• _WORK REQUIRED_
Go to the line holding "July 30, 2026" in the entries below and write out exactly every line down to and including the line holding "July 23, 2026".

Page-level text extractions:
== Segment start ==
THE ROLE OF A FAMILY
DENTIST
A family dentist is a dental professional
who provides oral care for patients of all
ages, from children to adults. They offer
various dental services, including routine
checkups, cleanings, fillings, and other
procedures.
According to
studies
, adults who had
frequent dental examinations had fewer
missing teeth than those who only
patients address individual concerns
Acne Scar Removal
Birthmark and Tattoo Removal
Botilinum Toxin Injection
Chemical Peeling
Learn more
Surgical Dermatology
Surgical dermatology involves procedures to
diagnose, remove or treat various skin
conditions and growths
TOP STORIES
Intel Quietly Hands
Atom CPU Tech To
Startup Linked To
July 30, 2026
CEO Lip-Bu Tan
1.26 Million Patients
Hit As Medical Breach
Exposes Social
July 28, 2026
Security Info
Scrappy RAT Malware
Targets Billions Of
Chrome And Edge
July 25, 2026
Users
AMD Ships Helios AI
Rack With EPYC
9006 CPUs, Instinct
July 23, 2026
== Segment end ==
== Segment start ==
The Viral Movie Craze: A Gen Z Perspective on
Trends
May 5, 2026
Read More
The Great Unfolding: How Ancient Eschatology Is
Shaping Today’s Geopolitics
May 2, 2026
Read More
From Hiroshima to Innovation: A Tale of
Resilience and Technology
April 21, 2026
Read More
== Segment end ==
• _EXERCISE OUTPUT_
July 30, 2026
CEO Lip-Bu Tan
1.26 Million Patients
Hit As Medical Breach
Exposes Social
July 28, 2026
Security Info
Scrappy RAT Malware
Targets Billions Of
Chrome And Edge
July 25, 2026
Users
AMD Ships Helios AI
Rack With EPYC
9006 CPUs, Instinct
July 23, 2026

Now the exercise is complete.